God is in the details of our lives.
Something else that touched me in Machida is the beauty and purity of little children. Every week I taught English to a lively group of 3-year-old's whose families we'd found through streeting and housing in the local area. I grew to love these beautiful young families. Before each class we would open with a prayer. Now I would sometimes worry about trying to have a good experience with prayer with a bunch of such young girls. But I worried for nothing. After teaching them and their mothers how to pray, they participated every week with reverence. There is nothing that could've touched my heart more then these little girls sitting quietly at the table, fingers laced together, eyes squeezed shut and heads bowed, listening to the prayer. My last week one of the moms even commented after the prayer about how cute and precious it is watching them pray with us. I hope hope hope with all my heart that those wonderful mothers felt something as we prayed with their little girls! I hope they realize that there is someone up there, that the prayers are going beyond the walls of the room, to someone who loves them and their babies with an infinite love. Oh that I could make them understand that!

Okay this is getting long but back to Kofu for just a moment....I have to share a few of our miracles. Number one: we had three investigators in church on Sunday! Number two: one of those was there for the first time, and is a self referral named Emily. She has an American name but is actually Japanese. Emily is one of the most beautiful, most prepared people I have ever met. She ate up everything and took every book or pamphlet she could get her hands on. She was so happy to be there...and had so much light! Everyone kept asking what ward she was from because they thought she was already a member! I know my explanation is brief but there was a moment where I couldn't believe such an amazing person was sitting next to me throughout church...and then, I did believe it. Because we work under a God of miracles. Emily is so special. Please please pray for her. We are meeting her tomorrow at the church.

Number 3: Sister Soderborg gave a lesson in Spanish on Sunday to a Bolivian part-member family in our ward. Does Sister Soderborg speak Spanish? No! That's why it's in the miracle section. :) And yes it made my whole day to walk in a room filled with Bolivian people! The funny thing was I even had my Bolivian bag and photo book. Unfortunately I could not come up with A WORD of Spanish to save my life!!

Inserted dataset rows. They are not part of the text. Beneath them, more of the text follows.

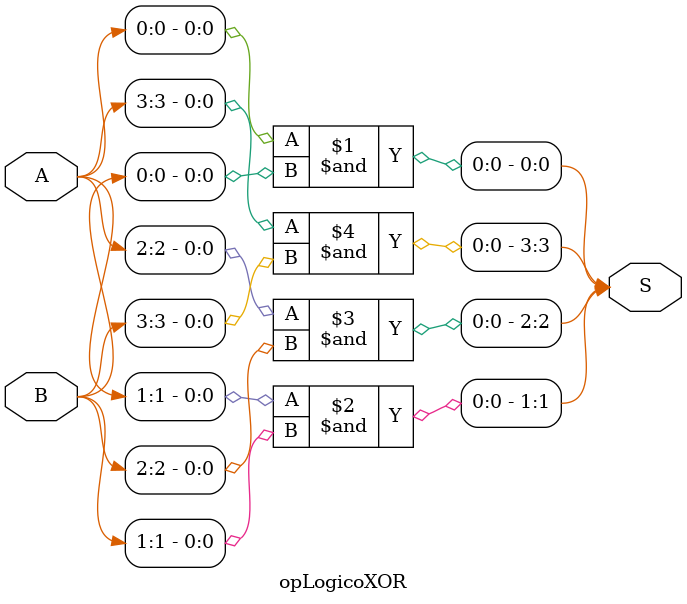
<source format=v>
module opLogicoXOR(S, A, B);
	input [3:0] A, B;
	output [3:0] S;
	
	and Xor0(S[0], A[0], B[0]);
	and Xor1(S[1], A[1], B[1]);
	and Xor2(S[2], A[2], B[2]);
	and Xor3(S[3], A[3], B[3]);
	
endmodule

</source>
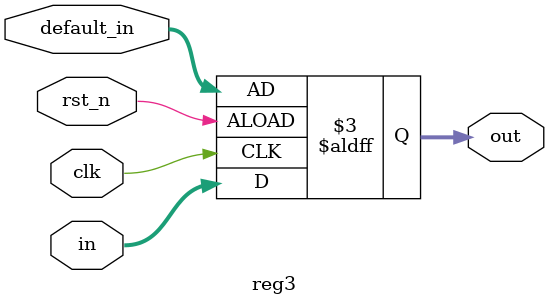
<source format=v>
module reg3 (
    input clk,
    input rst_n,
    input [2:0] in,
    input [2:0] default_in,
    output reg [2:0] out
);
    
    always @(posedge clk or negedge rst_n) begin
        if (!rst_n) out <= default_in;
        else out <= in;
    end
endmodule
</source>
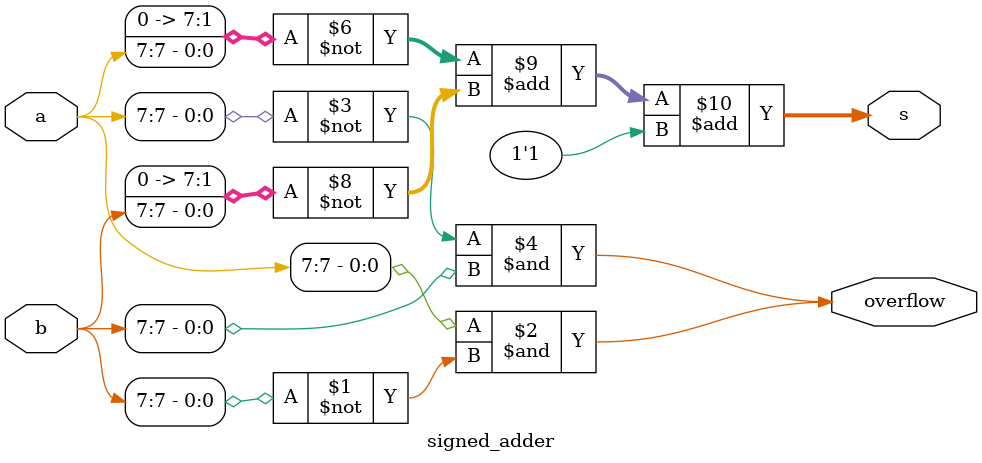
<source format=v>

module signed_adder(input [7:0] a,
    input [7:0] b,
    output [7:0] s,
    output overflow
); 

// The numbers a and b are added to the output s. 
// assign the occurence of the signed overflow of a and b to the output overflow.
// a signed overflow occurs if the most significant bits of a and b are low and the most significant bit of s is high
// a signed overflow may also occur if the most significant bits of a and b are high and the most significant bit of s is low



//If a[7] is high and b[7] is low then we have an overflow.
assign overflow = a[7] & ~b[7];

//If a[7] is low and b[7] is high then we have an overflow.
assign overflow = ~a[7] & b[7];

//Addition of two numbers with opposite signs.
assign s = ~a[7] + ~b[7] + 1'b1; 

endmodule

</source>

I love you all so much. Oh!! By the way the bishop has a young teenage son who has autism, whose name is Kazuki kun. Kazuki kun has quickly become one of my favorite people in the ward. He can't talk much but is so adorable. He pretty much does what everyone else feels like doing but are too polite to do. He knew we were going with his mom to visit the Bolivian family and he was ready to go, so he grabbed Sister Soderborg's arm and pulled her out to the car, opened the door, and motioned wildly for her to get inside. He then went back to get his mother (who loves to talk) and tried the same approach. When pulling on her arm didn't work, he went in between her and the other members and pushed her until she began moving towards the car. Once we were all in he started motioning again and Sister Soderborg speaks charades so she figured out he wanted us to put on our seatbelts. Seriously he is ADORABLE. I'll try to get a picture with him soon.